- **ABOUT THIS TASK**
Please give back word for word the lines of the material below between the line containing "TES-1824, owner: Claudia" and the line containing "TES-1831, owner: Claudia", inclusive.

- **INPUT FOR THIS TASK**
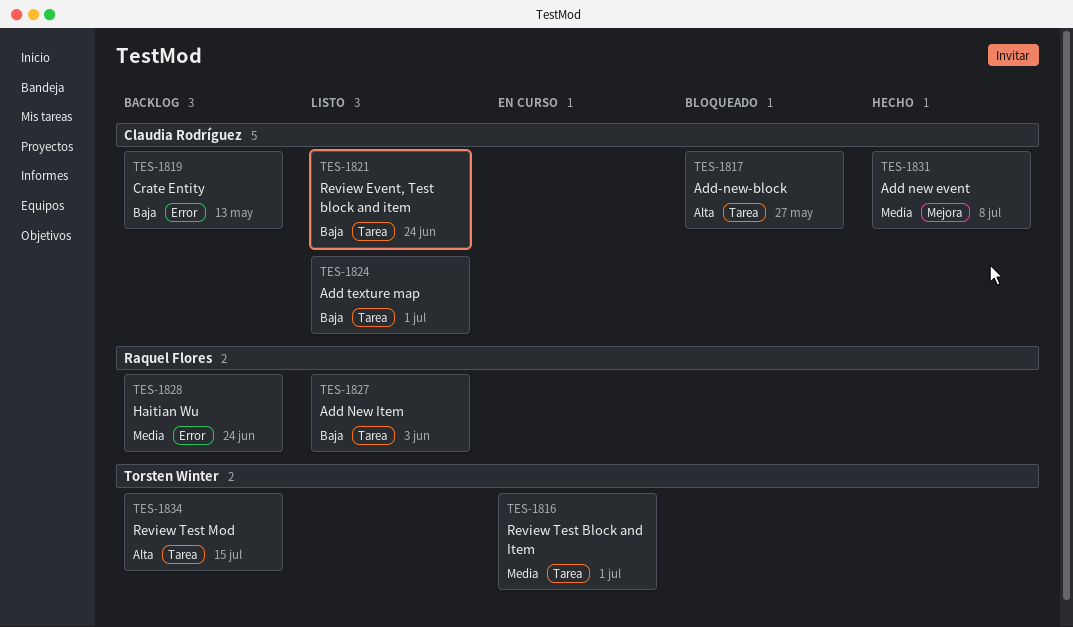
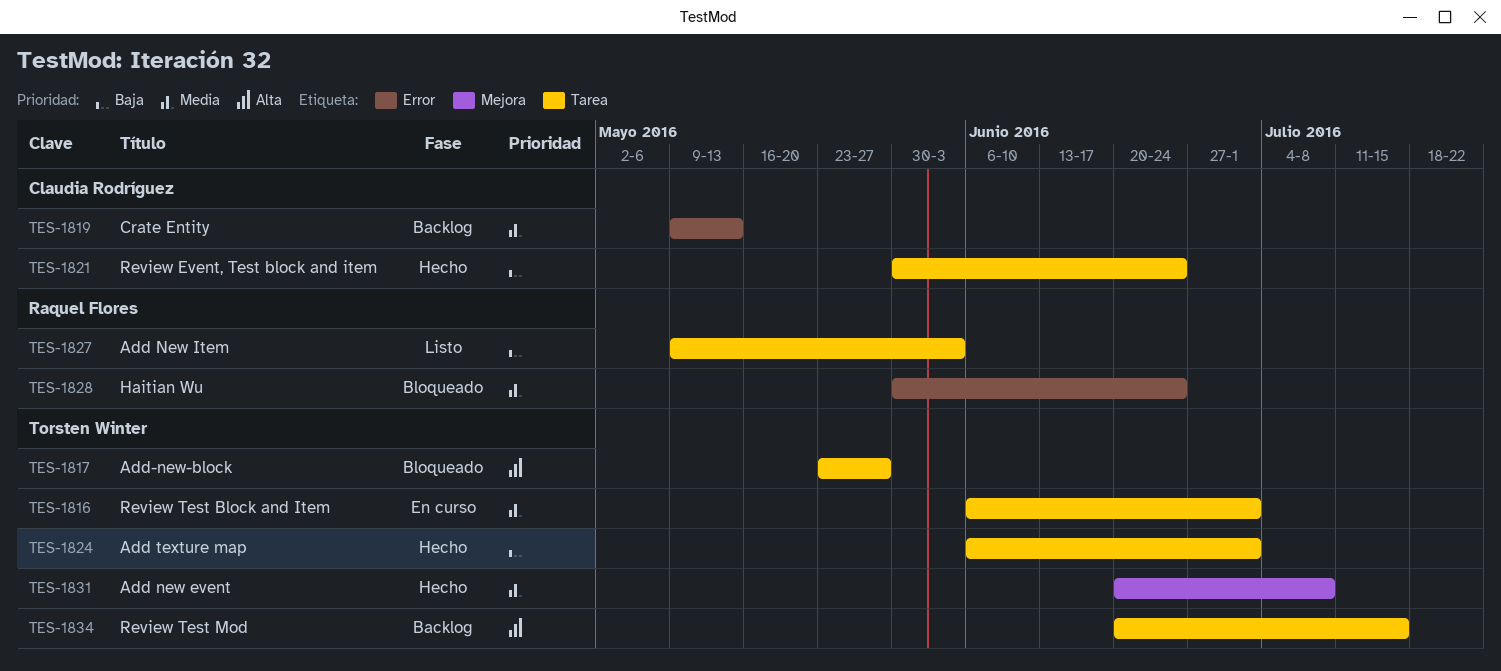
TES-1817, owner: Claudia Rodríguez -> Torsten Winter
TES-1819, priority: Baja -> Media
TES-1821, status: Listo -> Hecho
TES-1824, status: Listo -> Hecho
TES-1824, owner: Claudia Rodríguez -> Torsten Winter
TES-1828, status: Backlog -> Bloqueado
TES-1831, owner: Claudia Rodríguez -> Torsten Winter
* * *
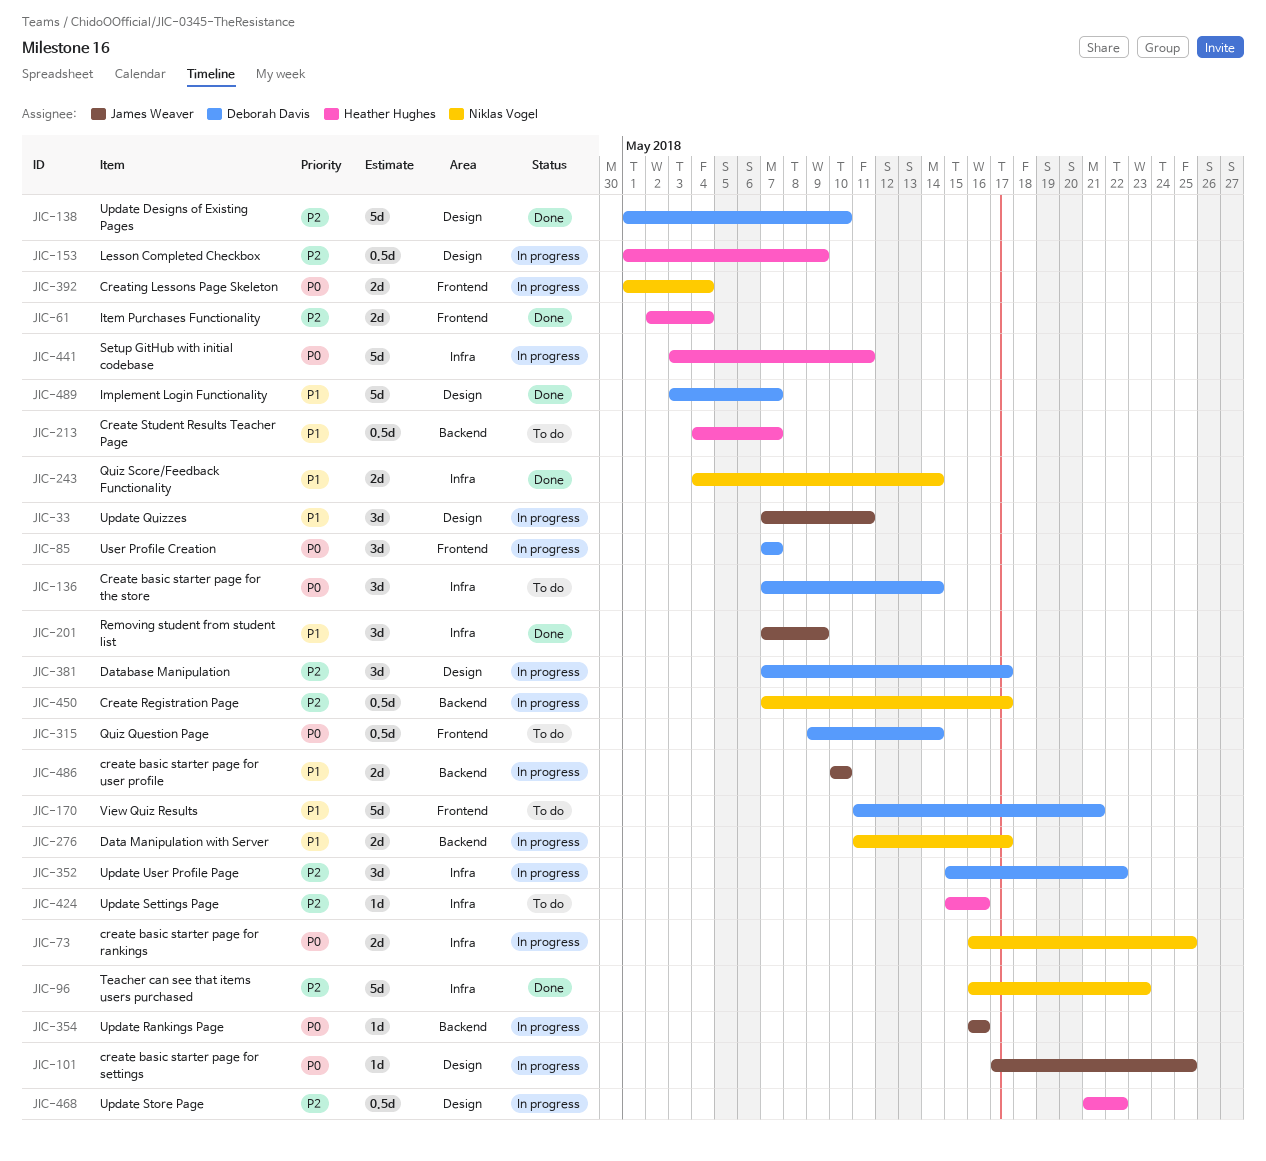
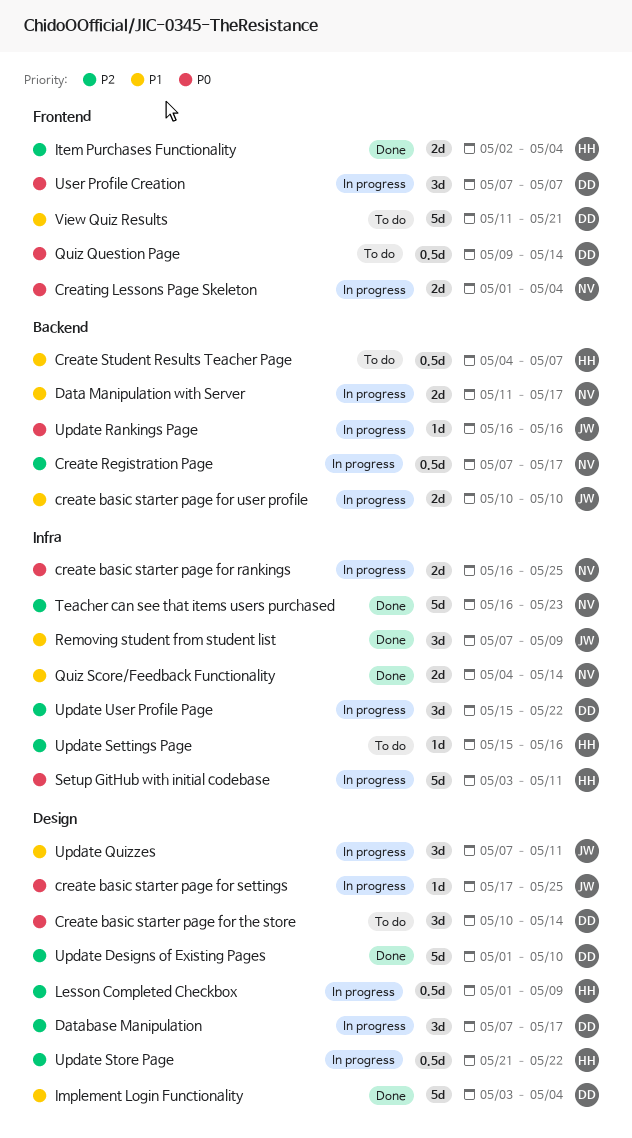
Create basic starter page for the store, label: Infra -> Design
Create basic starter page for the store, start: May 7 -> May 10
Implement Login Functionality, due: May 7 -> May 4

- **TASK RESULT**
TES-1824, owner: Claudia Rodríguez -> Torsten Winter
TES-1828, status: Backlog -> Bloqueado
TES-1831, owner: Claudia Rodríguez -> Torsten Winter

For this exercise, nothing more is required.